Using the material that follows, work out how many lines include the word "Мерседес". Your answer should be that number only.

[Opening Extracted material section]

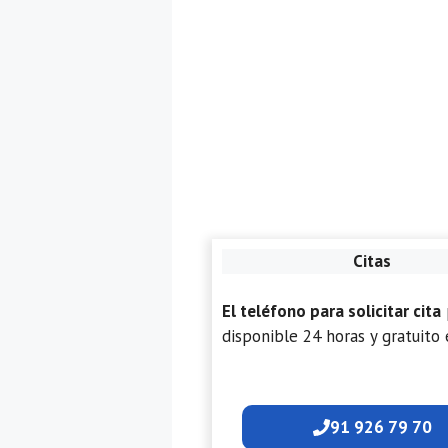
Citas
El teléfono para solicitar cita
disponible 24 horas y gratuito 
91 926 79 70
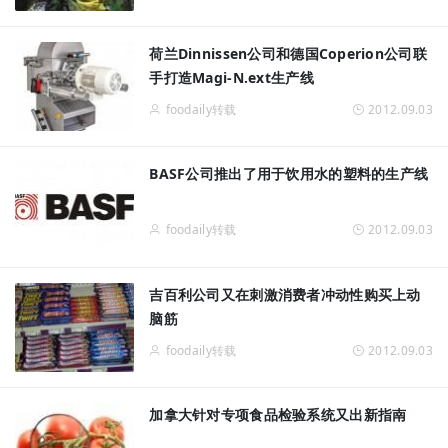
荷兰Dinnissen公司和德国Coperion公司联
手打造Magi-N.ext生产线
foodaily转载
2012.09.03
BASF公司推出了用于饮用水的塑料的生产线
foodaily转载
2012.09.03
吉百利公司又在刺激消费者冲动性购买上动
脑筋
foodaily转载
2012.09.03
加拿大针对专项食品检验系统又出新指南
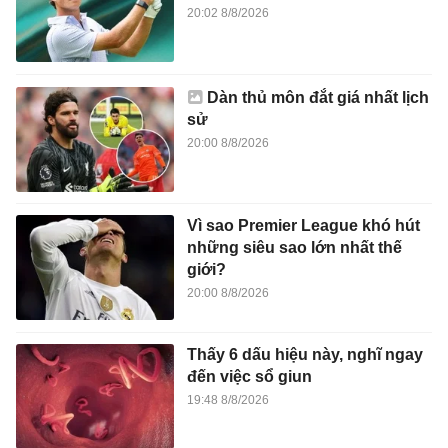
20:02 8/8/2026
Dàn thủ môn đắt giá nhất lịch
sử
20:00 8/8/2026
Vì sao Premier League khó hút
những siêu sao lớn nhất thế
giới?
20:00 8/8/2026
Thấy 6 dấu hiệu này, nghĩ ngay
đến việc sổ giun
19:48 8/8/2026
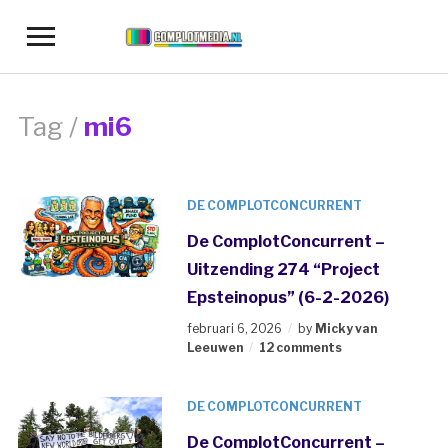
Toggle
sidebar
&
navigation
Tag /
mi6
DE COMPLOTCONCURRENT
De ComplotConcurrent –
Uitzending 274 “Project
Epsteinopus” (6-2-2026)
februari 6, 2026
by
Micky van
Leeuwen
12 comments
DE COMPLOTCONCURRENT
De ComplotConcurrent –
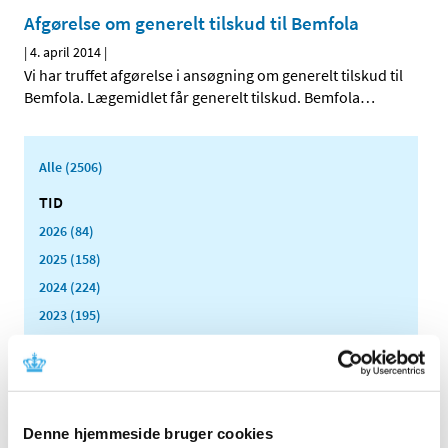
Afgørelse om generelt tilskud til Bemfola
|
4. april 2014
|
Vi har truffet afgørelse i ansøgning om generelt tilskud til
Bemfola. Lægemidlet får generelt tilskud. Bemfola
…
Alle (2506)
TID
2026 (84)
2025 (158)
2024 (224)
2023 (195)
2022 (197)
2021 (516)
2020 (263)
2019 (159)
Denne hjemmeside bruger cookies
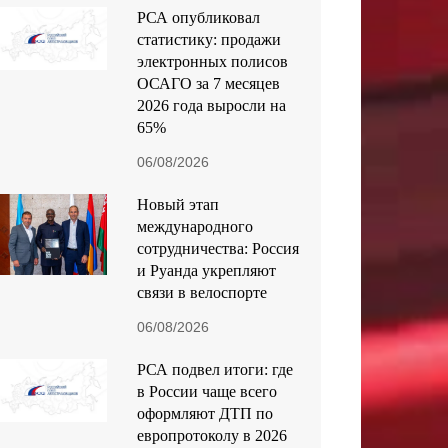
РСА опубликовал
статистику: продажи
электронных полисов
ОСАГО за 7 месяцев
2026 года выросли на
65%
06/08/2026
Новый этап
международного
сотрудничества: Россия
и Руанда укрепляют
связи в велоспорте
06/08/2026
РСА подвел итоги: где
в России чаще всего
оформляют ДТП по
европротоколу в 2026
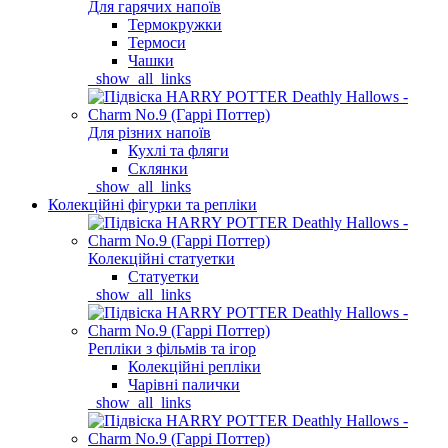
Для гарячих напоїв
Термокружки
Термоси
Чашки
_show_all_links
Для різних напоїв
Кухлі та фляги
Склянки
_show_all_links
Колекційні фігурки та репліки
Колекційні статуетки
Статуетки
_show_all_links
Репліки з фільмів та ігор
Колекційні репліки
Чарівні палички
_show_all_links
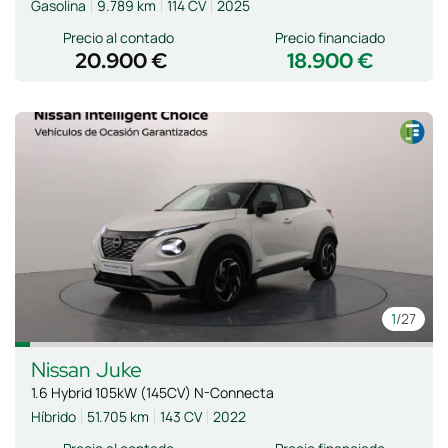
Gasolina
9.789 km
114 CV
2025
Precio al contado
Precio financiado
20.900 €
18.900 €
1
/27
Nissan
Juke
1.6 Hybrid 105kW (145CV) N-Connecta
Híbrido
51.705 km
143 CV
2022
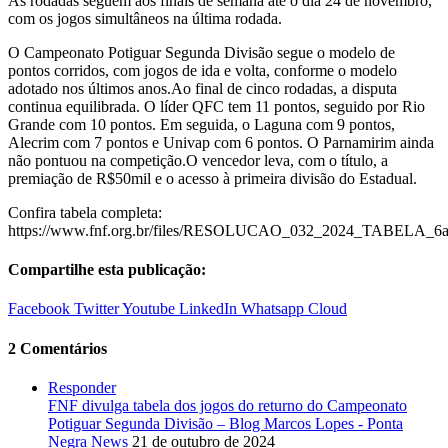
As rodadas seguem aos finais de semana até o dia 24 de novembro,
com os jogos simultâneos na última rodada.
O Campeonato Potiguar Segunda Divisão segue o modelo de
pontos corridos, com jogos de ida e volta, conforme o modelo
adotado nos últimos anos.Ao final de cinco rodadas, a disputa
continua equilibrada. O líder QFC tem 11 pontos, seguido por Rio
Grande com 10 pontos. Em seguida, o Laguna com 9 pontos,
Alecrim com 7 pontos e Univap com 6 pontos. O Parnamirim ainda
não pontuou na competição.O vencedor leva, com o título, a
premiação de R$50mil e o acesso à primeira divisão do Estadual.
Confira tabela completa:
https://www.fnf.org.br/files/RESOLUCAO_032_2024_TAB
Compartilhe esta publicação:
Facebook
Twitter
Youtube
LinkedIn
Whatsapp
Cloud
2 Comentários
Responder
FNF divulga tabela dos jogos do returno do Campeonato
Potiguar Segunda Divisão – Blog Marcos Lopes - Ponta
Negra News
21 de outubro de 2024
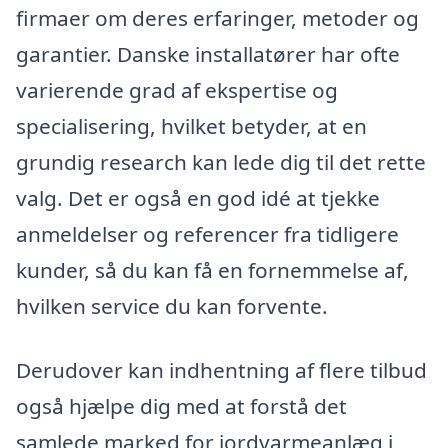
firmaer om deres erfaringer, metoder og
garantier. Danske installatører har ofte
varierende grad af ekspertise og
specialisering, hvilket betyder, at en
grundig research kan lede dig til det rette
valg. Det er også en god idé at tjekke
anmeldelser og referencer fra tidligere
kunder, så du kan få en fornemmelse af,
hvilken service du kan forvente.
Derudover kan indhentning af flere tilbud
også hjælpe dig med at forstå det
samlede marked for jordvarmeanlæg i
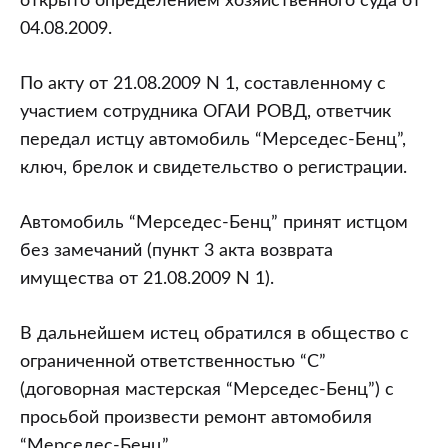
открыто определением хозяйственного суда от
04.08.2009.
По акту от 21.08.2009 N 1, составленному с
участием сотрудника ОГАИ РОВД, ответчик
передал истцу автомобиль “Мерседес-Бенц”,
ключ, брелок и свидетельство о регистрации.
Автомобиль “Мерседес-Бенц” принят истцом
без замечаний (пункт 3 акта возврата
имущества от 21.08.2009 N 1).
В дальнейшем истец обратился в общество с
ограниченной ответственностью “С”
(договорная мастерская “Мерседес-Бенц”) с
просьбой произвести ремонт автомобиля
“Мерседес-Бенц”.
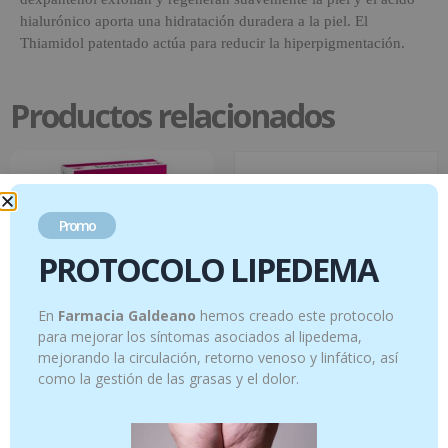
hialurónico aporta una hidratación duradera a la piel. El
Thiamidol patentado actúa para reducir la hiperpigmentación.
Productos relacionados
Promo
PROTOCOLO LIPEDEMA
En
Farmacia Galdeano
hemos creado este protocolo
para mejorar los síntomas asociados al lipedema,
mejorando la circulación, retorno venoso y linfático, así
como la gestión de las grasas y el dolor.
Digebiane RFx 20 comprimidos
INSECTDHU GEL 20 G
10.95
€
9.95
€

[Closing Extracted material section]

▸ Exercise result: 4